Collection entries
»»
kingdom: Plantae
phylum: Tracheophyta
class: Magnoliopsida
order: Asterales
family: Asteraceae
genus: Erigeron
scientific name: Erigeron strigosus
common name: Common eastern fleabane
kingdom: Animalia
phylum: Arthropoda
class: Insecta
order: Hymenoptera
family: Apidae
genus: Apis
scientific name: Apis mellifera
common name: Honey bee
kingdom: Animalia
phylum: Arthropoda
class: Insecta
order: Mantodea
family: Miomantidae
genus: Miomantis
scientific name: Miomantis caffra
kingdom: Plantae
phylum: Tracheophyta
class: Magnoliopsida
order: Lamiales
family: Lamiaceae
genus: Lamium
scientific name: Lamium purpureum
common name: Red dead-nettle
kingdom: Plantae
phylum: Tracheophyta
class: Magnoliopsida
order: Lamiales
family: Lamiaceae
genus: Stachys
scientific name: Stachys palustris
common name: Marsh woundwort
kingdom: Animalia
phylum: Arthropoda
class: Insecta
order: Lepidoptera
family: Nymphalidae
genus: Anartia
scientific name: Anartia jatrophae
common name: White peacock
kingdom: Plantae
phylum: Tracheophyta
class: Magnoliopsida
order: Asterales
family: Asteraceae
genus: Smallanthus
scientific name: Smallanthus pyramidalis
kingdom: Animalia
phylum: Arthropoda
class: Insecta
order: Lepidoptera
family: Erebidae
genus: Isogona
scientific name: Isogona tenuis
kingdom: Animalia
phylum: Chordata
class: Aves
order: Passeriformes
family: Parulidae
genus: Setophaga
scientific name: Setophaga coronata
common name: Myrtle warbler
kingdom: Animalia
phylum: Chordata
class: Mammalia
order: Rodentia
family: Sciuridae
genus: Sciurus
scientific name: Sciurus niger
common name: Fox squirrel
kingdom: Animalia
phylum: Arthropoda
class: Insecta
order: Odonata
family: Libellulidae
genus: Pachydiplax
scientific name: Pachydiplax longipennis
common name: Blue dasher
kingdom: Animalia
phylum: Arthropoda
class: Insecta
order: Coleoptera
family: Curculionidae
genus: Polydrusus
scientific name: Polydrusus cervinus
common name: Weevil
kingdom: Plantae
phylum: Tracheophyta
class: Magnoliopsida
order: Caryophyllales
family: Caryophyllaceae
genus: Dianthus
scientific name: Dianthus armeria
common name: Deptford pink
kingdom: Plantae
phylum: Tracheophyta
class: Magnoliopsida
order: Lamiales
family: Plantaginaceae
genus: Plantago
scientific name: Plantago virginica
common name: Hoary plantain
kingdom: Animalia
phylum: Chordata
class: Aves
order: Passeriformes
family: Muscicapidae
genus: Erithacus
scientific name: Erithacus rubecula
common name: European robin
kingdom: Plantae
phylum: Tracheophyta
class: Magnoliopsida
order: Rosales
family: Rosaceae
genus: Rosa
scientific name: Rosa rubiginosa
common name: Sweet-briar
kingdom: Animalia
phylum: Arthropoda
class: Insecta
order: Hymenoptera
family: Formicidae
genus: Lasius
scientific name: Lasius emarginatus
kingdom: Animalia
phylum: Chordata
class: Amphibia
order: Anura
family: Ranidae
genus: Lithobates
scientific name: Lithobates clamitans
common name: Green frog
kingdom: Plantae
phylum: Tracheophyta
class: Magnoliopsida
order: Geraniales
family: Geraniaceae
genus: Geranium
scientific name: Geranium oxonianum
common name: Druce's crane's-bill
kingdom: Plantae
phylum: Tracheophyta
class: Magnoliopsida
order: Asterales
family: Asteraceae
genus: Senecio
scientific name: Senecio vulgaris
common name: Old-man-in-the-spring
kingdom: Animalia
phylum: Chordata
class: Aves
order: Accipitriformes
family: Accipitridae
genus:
««
- _Problem_
Print the lines above from the one with "family: Sciuridae" up to and including the one with "genus: Lithobates", copying them exactly.

- _Solution for this task_
family: Sciuridae
genus: Sciurus
scientific name: Sciurus niger
common name: Fox squirrel
kingdom: Animalia
phylum: Arthropoda
class: Insecta
order: Odonata
family: Libellulidae
genus: Pachydiplax
scientific name: Pachydiplax longipennis
common name: Blue dasher
kingdom: Animalia
phylum: Arthropoda
class: Insecta
order: Coleoptera
family: Curculionidae
genus: Polydrusus
scientific name: Polydrusus cervinus
common name: Weevil
kingdom: Plantae
phylum: Tracheophyta
class: Magnoliopsida
order: Caryophyllales
family: Caryophyllaceae
genus: Dianthus
scientific name: Dianthus armeria
common name: Deptford pink
kingdom: Plantae
phylum: Tracheophyta
class: Magnoliopsida
order: Lamiales
family: Plantaginaceae
genus: Plantago
scientific name: Plantago virginica
common name: Hoary plantain
kingdom: Animalia
phylum: Chordata
class: Aves
order: Passeriformes
family: Muscicapidae
genus: Erithacus
scientific name: Erithacus rubecula
common name: European robin
kingdom: Plantae
phylum: Tracheophyta
class: Magnoliopsida
order: Rosales
family: Rosaceae
genus: Rosa
scientific name: Rosa rubiginosa
common name: Sweet-briar
kingdom: Animalia
phylum: Arthropoda
class: Insecta
order: Hymenoptera
family: Formicidae
genus: Lasius
scientific name: Lasius emarginatus
kingdom: Animalia
phylum: Chordata
class: Amphibia
order: Anura
family: Ranidae
genus: Lithobates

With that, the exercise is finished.